Secured loans are often easier to qualify for than unsecured loans. With a secured loan, you’re borrowing against something of value. For example, when you get a home equity loan, you pledge your home to the lender as a guarantee that you’ll repay the loan. This lowers the lender’s risk, which means they might be more flexible about things like your credit score.

If you’re comparing personal loans, it may be easier to qualify for smaller loans since you don’t need as much income to cover the monthly payments. 

Most personal loans require a credit score of at least 620, but there are some lenders out there that specialize in making loans to people with lower credit scores.

A cash advance app offers you the ability to access your pay early. You connect your bank account to the app, and the app provides you a way to get a small amount of money deposited into your account. You’ll repay the loan on your next payday. 

Cash advance apps can be very helpful in an emergency, but they need to be set up in advance. 

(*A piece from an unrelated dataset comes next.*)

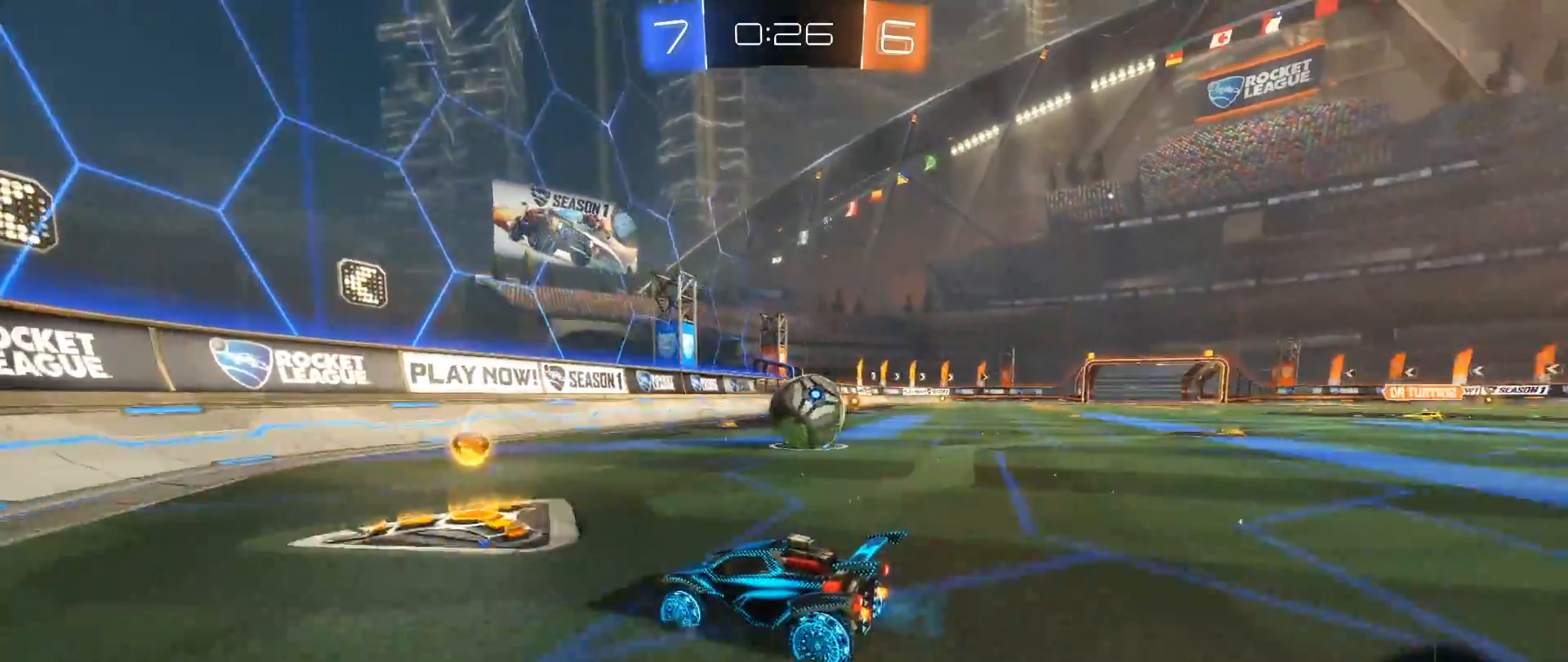
{"buttons": [], "left_stick": "right", "right_stick": "center", "events": [[217, "R2", "down"], [300, "left_stick", "center"], [367, "left_stick", "right"], [417, "R2", "up"]]}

If you have bad credit, one option is to find a peer-to-peer lender online. These are not banks. Investors fund the loans. So they might approve you even if a bank turns you down. There are also lenders that advertise bad credit loans. 

Another option is a secured loan if you have something valuable that you can borrow against, like an investment account. 

You may be tempted to borrow against your car with a title loan, but these usually come with very bad terms. It’s not a good idea unless you need the money for car repairs and the interest rate is comparable to what you’d pay on a credit card. 

Finally, if you already have a credit card, you might be able to get a cash advance.